Chapter 10 is called “The Nature of Error”. Here he says, among other things, that we can’t expect perfection from our students. In fact, most of them remain intermediate-level their whole lives. “Successful communication” is valued over formal accuracy.

In chapter 11, “Responding to Error”, he advocates feedback rather than direct correction. When speaking, students’ utterances can be reformulated; in writing written feedback is given.

Chapter 12 is “The Role of Materials”. He mentions dictionaries as an under-used resource. He also mentions that since few books really use the Lexical Approach, they have to be adapted and the students trained to notice interesting and useful collocations in the texts. So learner-training is important.

The last chapter is called, “Teaching, Teacher Training and Methodological Implications”. This is a good summary of many points raised earlier. One point I particularly like is when he says “Language lessons are a combination of input, awareness-raising, learner-training, and language practice”, which I think is a nice summary of the Lexical Approach.

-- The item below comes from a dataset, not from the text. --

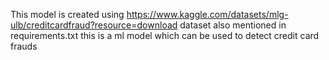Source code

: This model is created using https://www.kaggle.com/datasets/mlg-ulb/creditcardfraud?resource=download dataset also mentioned in requirements.txt
this is a ml model which can be used to detect credit card frauds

I hope you’ve found this interesting. I’m just sorry that I’ve only been able to give you a taste of the book. I highly recommend it to anybody interested in the issues I’ve mentioned, and especially to more experienced teachers.

This book is mainly about the “why” of the lexical approach. If you’re more interested in the “how”, that is, how to implement it, then you should read Implementing the Lexical Approach, which also is excellent. So, is the Lexical Approach “a way forward”? I recommend you read this thought-provoking book and decide for yourself.